The Federal Reserve should raise interest rates "back to normal levels" after years of keeping them low to provide an extra jolt to the economy, Richmond Fed President Thomas Barkin said Aug. 8.
Barkin is a voter this year on the Federal Open Market Committee, which has raised its benchmark federal funds rate twice this year and has two more hikes penciled in. He said the central bank should continue raising rates amid a strong economy, one that is "starting to feel like we've got some tailwinds rather than headwinds."
It is "difficult to argue that lower-than-normal rates are appropriate" with a 3.9% unemployment rate and inflation around the Fed's 2% goal, Barkin said.
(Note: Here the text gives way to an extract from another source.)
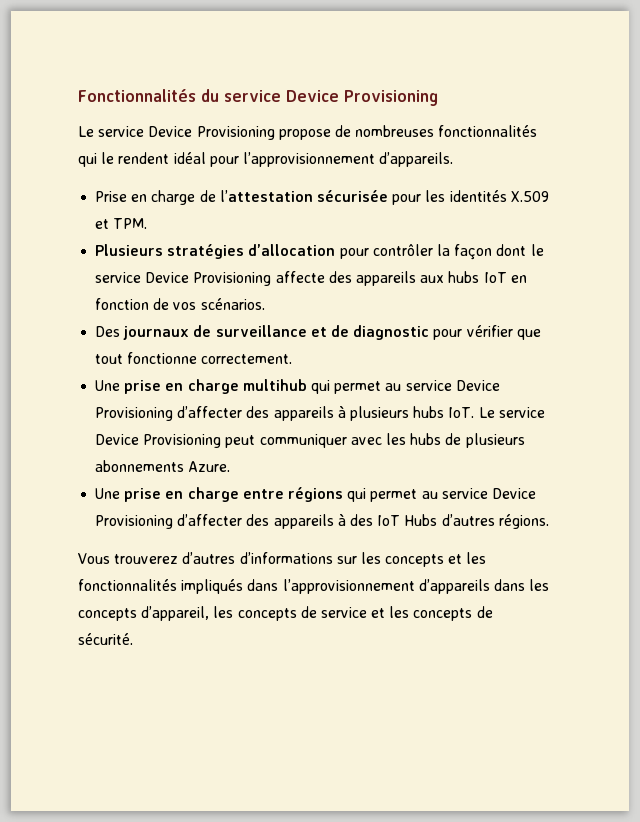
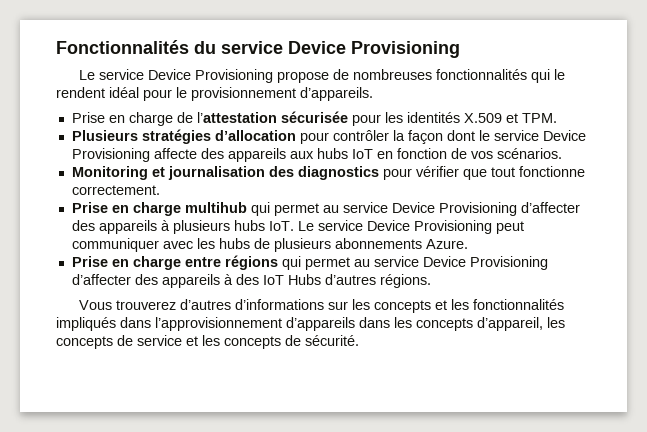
[242,152,375,167] l’approvisionnement -> [176,87,296,101] le provisionnement
[95,325,430,340] Des journaux de surveillance et de diagnostic -> [71,166,379,180] Monitoring et journalisation des diagnostics
[95,380,162,394] Une prise -> [71,202,108,213] Prise
[95,488,162,502] Une prise -> [71,256,108,267] Prise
He also signaled that keeping rates low could spark an unhealthy inflation increase and that the Fed should not "risk the credibility of our commitment to low and stable inflation."
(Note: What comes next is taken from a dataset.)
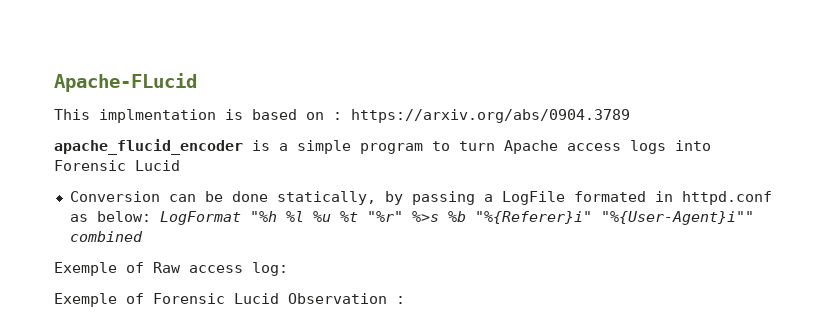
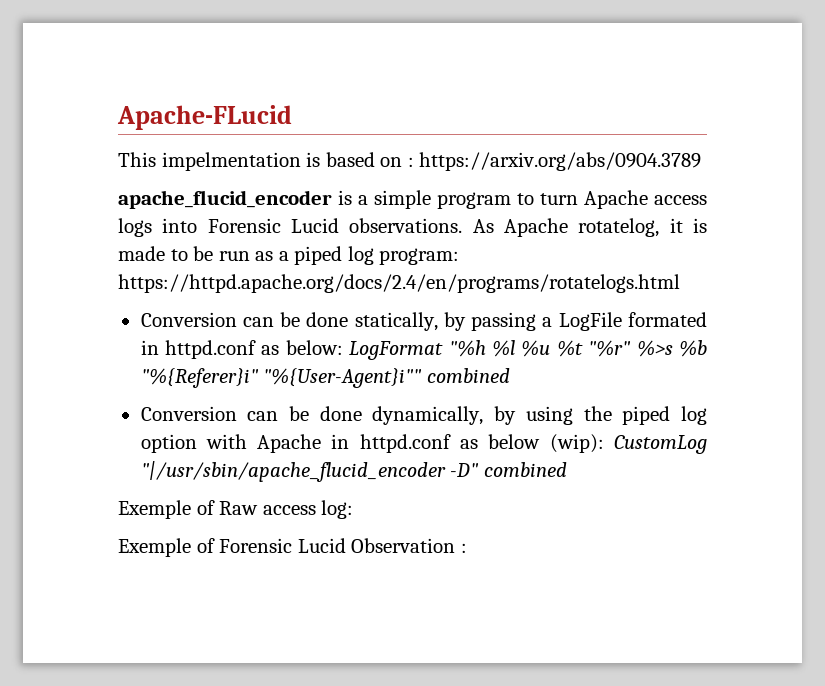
[99,109,216,123] implmentation -> [161,152,301,171] impelmentation
(180, 165) none -> [349,218,707,237] [118,246,460,265] [118,274,680,293] observations. As Apache rotatelog, it is made to be run as a piped log program: https://httpd.apache.org/docs/2.4/en/programs/rotatelogs.html
(143, 236) none -> [140,406,708,425] [140,434,708,454] [140,461,567,482] // Conversion can be done dynamically, by using the piped log option with Apache in httpd.conf as below (wip): CustomLog "|/usr/sbin/apache_flucid_encoder -D" combined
"That means when the economy calls for moving back to normal levels, as do the conditions I just described, we should follow through," he said in prepared remarks. "Given the strength of the underlying economy and the recent additional fiscal stimulus, the risk of normalization is reduced."
Barkin said recent uncertainty on trade policy is "making people more nervous" today than a few months back, though for now "businesses and consumers seem to be looking through these risks." An Atlanta Fed survey released Aug. 7, for example, found few signs that businesses are halting capital investment plans yet, though researchers warned their concerns could escalate quickly.